Review of 36 Abbas Street, Haifa: Home is Hope

On a dark stage, a foreign melody plays; its distinct nationalistic undertones sound original and second-hand. Although unfamiliar to my ears, it still makes me feel uncomfortable, less so than the Palestinian woman sitting next to me, however. The Israeli national anthem blares loudly through Masrah Al-Madina’s speakers in Hamra and our narrator sings it proudly. Proudly and loudly. And then she wakes up.

Only in a bizarre dream could Raeda Taha sing the Israeli national anthem, with pride at that. Our narrator awakens to tell a story of identity and belonging.

36 Abbas Street, Haifa is written and performed by Raeda Taha and directed by Junaid Sarieddine. Taha is known for the critically acclaimed one-woman show Where can I found someone like you Ali? which she wrote, produced and performed under the direction of Lina Abyad. Sarieddine has directed major plays developed by Zoukak like 2013’s Lucena: Obedience Training. 36 Abbas Street, Haifa was developed in part at the 2016 Sundance Institute Theatre Lab at MASS MoCa.

On stage, we see only Raeda; in action, we see Raeda, Nidal, her mother, Dina Abu Ghaida and other characters. The bare stage is transformed in motion, in imagination. The play takes place inside the legendary home on 36 Abbas Street in Haifa–an apartment that overlooks the sea, that holds great value for its inhabitants both in the present and in the past.

Raeda plays with characters as well as space in an exceptional manner; where in reality one watches a single woman moving across the stage, the actor forces you to see what she sees, be it the house in Haifa, the airport, the office, or the Abu Ghaida home in London.

36 Abbas Street, Haifa follows the different connotations of home. What constitutes a home? What makes a place memorable, homely? To the Rafa family–and to Nidal–it is the place of childhood, the place where she grew up, played, loved, and built her memories. To the Abu Ghaida family, home is hope, but it is a mere memory. Home is the ancestral place that was left forcefully. Home, then, is an imagined narrative told and retold from one generation to the next. This narrative is not unknown to the audience, who might have witnessed the consequences of this exodus right at their doorsteps.

When in 1948, the Abu Ghaida family was forced to leave Haifa and the home they had there and seek refuge in host countries that could never truly be home, the Rafa family integrated into the new Jewish state of Israel, thus losing their sense of belonging from within the nation.

This juxtaposition plays out throughout the play exploring feelings of affiliation and disassociation in the Occupied Territories as well as abroad. Growing up, Nidal had to fight for her nationality, be it in school, in university, or at the airport. Dina Abu Ghaida, having lived abroad all her life, returns to Palestine to establish her Palestinian identity, which did not diminish with her family’s exile.

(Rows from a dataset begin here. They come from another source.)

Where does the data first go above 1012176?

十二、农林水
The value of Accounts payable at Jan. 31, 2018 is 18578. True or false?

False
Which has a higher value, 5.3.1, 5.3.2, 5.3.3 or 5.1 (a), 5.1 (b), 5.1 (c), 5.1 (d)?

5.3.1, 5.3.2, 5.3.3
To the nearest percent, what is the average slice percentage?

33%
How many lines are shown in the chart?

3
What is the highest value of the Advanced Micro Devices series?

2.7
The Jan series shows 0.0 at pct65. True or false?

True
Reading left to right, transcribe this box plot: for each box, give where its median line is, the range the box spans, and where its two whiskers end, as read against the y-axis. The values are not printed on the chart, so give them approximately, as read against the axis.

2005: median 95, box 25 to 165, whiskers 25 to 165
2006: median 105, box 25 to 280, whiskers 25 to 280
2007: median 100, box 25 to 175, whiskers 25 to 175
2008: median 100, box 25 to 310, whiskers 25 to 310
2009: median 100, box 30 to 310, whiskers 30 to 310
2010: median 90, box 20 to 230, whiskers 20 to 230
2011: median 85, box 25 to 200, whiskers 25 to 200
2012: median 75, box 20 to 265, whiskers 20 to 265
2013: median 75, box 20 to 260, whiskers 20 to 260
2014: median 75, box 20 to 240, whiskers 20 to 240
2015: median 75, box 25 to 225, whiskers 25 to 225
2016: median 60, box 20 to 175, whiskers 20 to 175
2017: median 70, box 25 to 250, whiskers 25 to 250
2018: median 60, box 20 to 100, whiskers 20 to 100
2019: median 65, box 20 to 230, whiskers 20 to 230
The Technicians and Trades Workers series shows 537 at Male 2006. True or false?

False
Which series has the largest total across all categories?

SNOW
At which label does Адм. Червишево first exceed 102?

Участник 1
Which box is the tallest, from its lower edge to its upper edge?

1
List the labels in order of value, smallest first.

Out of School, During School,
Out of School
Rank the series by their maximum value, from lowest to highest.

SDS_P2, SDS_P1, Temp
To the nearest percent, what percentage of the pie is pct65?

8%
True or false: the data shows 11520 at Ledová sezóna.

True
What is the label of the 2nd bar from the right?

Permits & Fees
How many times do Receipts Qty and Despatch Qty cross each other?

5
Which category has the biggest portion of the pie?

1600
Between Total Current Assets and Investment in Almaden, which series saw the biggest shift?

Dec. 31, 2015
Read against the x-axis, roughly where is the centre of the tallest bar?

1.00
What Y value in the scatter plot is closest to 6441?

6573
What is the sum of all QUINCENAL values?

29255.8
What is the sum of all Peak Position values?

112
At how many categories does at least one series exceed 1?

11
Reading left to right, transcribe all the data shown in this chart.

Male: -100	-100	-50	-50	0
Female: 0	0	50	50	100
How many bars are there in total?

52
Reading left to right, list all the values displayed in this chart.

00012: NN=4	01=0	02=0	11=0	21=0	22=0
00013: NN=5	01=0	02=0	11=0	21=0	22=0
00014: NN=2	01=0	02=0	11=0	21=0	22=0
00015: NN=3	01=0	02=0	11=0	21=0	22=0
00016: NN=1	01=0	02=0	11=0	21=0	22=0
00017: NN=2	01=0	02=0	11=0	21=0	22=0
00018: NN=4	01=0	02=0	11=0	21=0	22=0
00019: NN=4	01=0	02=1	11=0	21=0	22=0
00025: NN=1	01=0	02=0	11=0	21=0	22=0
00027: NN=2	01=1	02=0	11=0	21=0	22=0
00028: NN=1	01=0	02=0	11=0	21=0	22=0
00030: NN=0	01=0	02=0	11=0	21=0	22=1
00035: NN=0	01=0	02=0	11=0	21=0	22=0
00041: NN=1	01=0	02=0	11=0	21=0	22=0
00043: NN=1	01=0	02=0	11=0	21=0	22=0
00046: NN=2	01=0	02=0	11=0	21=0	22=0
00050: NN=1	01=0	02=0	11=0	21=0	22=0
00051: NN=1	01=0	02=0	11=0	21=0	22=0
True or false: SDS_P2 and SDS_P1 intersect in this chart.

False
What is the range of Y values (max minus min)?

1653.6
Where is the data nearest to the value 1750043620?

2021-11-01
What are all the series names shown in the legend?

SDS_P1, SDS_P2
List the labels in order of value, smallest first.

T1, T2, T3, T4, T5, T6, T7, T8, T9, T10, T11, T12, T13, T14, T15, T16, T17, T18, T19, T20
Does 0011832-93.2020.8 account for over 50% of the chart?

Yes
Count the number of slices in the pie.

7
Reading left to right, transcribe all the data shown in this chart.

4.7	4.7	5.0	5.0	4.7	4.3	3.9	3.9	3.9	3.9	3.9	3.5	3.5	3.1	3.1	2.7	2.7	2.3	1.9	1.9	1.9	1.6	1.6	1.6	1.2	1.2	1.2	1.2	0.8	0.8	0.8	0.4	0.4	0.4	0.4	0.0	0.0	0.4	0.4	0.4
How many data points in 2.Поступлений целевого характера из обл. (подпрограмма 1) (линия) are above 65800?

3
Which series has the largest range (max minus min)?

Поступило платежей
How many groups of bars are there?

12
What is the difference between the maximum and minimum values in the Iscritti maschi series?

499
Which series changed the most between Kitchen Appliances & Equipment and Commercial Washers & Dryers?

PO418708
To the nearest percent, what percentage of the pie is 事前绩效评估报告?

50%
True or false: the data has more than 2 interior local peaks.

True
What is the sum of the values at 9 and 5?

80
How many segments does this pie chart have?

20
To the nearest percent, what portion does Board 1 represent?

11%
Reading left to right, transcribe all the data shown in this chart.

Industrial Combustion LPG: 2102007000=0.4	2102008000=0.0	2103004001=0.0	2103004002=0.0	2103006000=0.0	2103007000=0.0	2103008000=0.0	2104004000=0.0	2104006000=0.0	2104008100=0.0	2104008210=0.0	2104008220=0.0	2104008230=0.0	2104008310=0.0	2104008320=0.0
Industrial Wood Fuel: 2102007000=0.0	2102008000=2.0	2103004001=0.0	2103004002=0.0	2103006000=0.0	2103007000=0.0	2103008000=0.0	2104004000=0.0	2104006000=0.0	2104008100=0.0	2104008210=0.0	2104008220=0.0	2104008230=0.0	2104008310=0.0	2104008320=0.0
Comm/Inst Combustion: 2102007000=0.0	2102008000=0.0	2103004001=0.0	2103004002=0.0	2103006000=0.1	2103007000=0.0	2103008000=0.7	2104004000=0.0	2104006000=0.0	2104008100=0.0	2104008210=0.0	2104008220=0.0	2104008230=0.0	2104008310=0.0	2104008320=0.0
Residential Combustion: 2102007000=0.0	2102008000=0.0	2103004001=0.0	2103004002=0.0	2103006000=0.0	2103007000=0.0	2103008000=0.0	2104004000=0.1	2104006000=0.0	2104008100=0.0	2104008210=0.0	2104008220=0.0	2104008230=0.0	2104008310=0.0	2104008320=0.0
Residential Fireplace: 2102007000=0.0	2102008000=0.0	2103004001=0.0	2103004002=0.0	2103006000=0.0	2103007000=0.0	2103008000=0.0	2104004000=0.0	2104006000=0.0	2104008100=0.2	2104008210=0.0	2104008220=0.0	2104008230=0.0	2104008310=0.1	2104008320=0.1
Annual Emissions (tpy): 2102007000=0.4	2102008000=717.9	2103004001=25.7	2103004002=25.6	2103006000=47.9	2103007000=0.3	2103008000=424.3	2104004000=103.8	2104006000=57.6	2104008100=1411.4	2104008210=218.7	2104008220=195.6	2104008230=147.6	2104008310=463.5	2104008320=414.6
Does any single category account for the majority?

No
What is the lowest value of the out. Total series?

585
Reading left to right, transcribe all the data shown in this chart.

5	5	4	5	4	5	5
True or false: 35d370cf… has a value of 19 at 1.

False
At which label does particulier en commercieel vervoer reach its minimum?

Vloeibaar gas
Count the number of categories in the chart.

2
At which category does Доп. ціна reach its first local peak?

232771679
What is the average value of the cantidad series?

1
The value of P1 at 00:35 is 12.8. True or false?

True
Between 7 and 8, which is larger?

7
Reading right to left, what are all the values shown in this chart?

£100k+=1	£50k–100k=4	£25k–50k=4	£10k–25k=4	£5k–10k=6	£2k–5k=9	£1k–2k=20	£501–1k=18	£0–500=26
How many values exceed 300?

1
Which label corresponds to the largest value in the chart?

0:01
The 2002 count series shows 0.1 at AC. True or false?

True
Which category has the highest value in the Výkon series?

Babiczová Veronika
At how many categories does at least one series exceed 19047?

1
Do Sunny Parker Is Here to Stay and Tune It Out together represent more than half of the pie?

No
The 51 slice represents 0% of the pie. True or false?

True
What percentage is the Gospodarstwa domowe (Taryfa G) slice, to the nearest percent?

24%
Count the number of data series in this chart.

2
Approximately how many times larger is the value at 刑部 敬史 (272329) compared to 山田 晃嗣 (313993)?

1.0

This is not a play of resistance and identity only; it is one of yearning ultimately. The play ends on a happy note with the promise of return. Fuad Abu Ghaida returns to his childhood home where he is welcomed and cheered, and all is well. Hope is not lost, home is not gone. The Palestinian national anthem plays and, this time, the whole audience sings along in comfort.  

The play runs till the 16th of October, each Thursday, Friday, Saturday and Sunday at Al-Madina Theatre, Hamra.